Alice is listed in the Portland City Directory for 1927, 1929 and 1931, and is in the 1930 Federal Census as a resident of Portland. Her address in 1929 was 715 Johnson; This was a house. In 1930 and 1931, her address was 735 Hoyt Street, which was called a boarding house, and had 33 residents of mixed gender and occupation, plus the landlady.
Alice’s sister Florence also lived in Portland for about 3 years (found in the 1929 and 1931 directories) and perhaps longer, working as a stenographer for Sherman Williams.
To the right is an undated photo of Alice with “one of my patients.”
Alice married Walter George Hostrawser on May 18, 1931, when she was 40 years old. Walter was born in Hanford, Kings County, California, July 17, 1892, and was a warrant officer in the Navy in 1931. After their marriage, the couple moved several times. In 1933, they lived in San Diego, California. In 1937, they lived in San Pedro, California. In 1940, they had moved to Minnesota, and were living in Duluth. Walter had left the Navy by then.
The photo on the left of Alice is dated 11/3/1931. It appears to be taken at the same location as the undated photo of Walter to the right. If the date of November 3rd is correct, Alice may have continued nursing after her marriage. Nurses were often dismissed after marrying, but since there was a shortage of nurses, that was not always the case. Alice, as many nurses at the time were, was a private duty nurse rather than a hospital nurse.
The photo on the right is dated April 1, 1933, and is Alice and Walt’s house. In 1933, the couple lived in San Diego, California.
To the left is a photo of Alice and Walt, taken December 22, 1934. They may have moved to San Pedro by then or may still have been in San Diego.
After Walt retired from the Navy on April 13, 1938, he was enlisted in the Naval reserves. Alice and Walt moved to Duluth around 1940, and afterwards were visitors to the farm residence of Joe and Emily Lassonde in Waldo. My mother, Dorothy, who was living in Duluth at the YWCA, frequently look the streetcar to their house for to visit and for dinner on the weekends. (It was a 15-cent streetcar ride, Mom recalls.)
The photo above was taken April 22, 1946, apparently at Joe Lassonde’s farm.
For some years, Walter and Alice lived in a house in Duluth on Wadena St (in Woodland) and lived on Walt’s pension. They sold the house in Duluth and moved up to the old (Napoleon) Lassonde farm, where there was no running water or indoor plumbing (but there was electricity.) Florence and Rose Lassonde owned the farm after their mother Julia died.
On the right is an undated Winter photo of Alice and Walt at the Joseph Lassonde farm. (The electric light pole on the driveway is visible in the background.)
Walter died November 28, 1955, and was buried in Two Harbors, Minnesota at Lakeview Cemetery. He was buried in the Church, because Alice baptized him when he died. Alice was a pious, although not self-righteous, woman, so it is interesting that she married an unchurched man, and that he remained so. Since she didn’t drive, he’d drive her to church and wait for her outside.

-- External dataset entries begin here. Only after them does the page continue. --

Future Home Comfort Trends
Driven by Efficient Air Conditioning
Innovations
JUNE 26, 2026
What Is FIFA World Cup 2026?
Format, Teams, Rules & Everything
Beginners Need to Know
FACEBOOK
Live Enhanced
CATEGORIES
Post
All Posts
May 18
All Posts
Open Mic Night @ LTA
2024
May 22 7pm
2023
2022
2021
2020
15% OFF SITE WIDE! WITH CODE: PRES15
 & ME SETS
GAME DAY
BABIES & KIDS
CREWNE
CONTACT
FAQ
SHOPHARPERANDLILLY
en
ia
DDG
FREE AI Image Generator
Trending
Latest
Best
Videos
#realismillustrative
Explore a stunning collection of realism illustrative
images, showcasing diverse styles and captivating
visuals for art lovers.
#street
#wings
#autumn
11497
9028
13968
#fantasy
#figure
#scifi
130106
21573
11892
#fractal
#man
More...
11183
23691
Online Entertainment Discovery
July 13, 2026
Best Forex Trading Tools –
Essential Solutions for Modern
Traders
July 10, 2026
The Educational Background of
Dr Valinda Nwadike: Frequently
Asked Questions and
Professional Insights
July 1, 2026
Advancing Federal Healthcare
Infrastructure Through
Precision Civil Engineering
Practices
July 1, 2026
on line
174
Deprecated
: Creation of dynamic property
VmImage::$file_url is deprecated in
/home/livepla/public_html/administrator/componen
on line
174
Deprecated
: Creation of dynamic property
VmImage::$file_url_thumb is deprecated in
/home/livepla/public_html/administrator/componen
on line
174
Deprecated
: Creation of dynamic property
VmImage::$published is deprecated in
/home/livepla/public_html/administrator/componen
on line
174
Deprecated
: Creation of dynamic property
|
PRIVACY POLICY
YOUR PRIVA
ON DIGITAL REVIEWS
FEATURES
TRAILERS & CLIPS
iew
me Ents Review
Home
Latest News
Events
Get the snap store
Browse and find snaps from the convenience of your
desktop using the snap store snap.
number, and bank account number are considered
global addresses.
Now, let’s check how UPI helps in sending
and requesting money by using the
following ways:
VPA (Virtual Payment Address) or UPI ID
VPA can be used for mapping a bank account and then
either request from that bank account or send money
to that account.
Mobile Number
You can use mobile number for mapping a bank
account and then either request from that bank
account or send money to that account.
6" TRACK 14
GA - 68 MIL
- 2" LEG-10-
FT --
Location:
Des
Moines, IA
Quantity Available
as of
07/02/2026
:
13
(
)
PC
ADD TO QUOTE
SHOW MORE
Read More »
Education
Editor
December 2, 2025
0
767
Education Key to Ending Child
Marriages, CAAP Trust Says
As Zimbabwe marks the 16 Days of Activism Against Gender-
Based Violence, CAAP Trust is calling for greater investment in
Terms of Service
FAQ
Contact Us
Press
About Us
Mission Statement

Alice moved downtown to the apartment on 1st Avenue some time after Walt’s death. It was a tiny place. My grandfather was very concerned about Alice’s welfare, and told my mother she didn’t have anything to live on. The Navy gave her a pension of $25 a month. He worried that she didn’t have enough to eat. My grandfather and grandmother visited her very often, perhaps weekly. My mother took us to visit Alice every couple of months. Alice was very interested in all her nieces and nephews, and enrolled me in the youth brigade of the Blue Army of Our Lady of Fatima, which involved a magazine and some devotions I was supposed to do.
Alice died February 1, 1977 at the age of 85, and is buried in the Lakeview Cemetery in Two Harbors, Minnesota.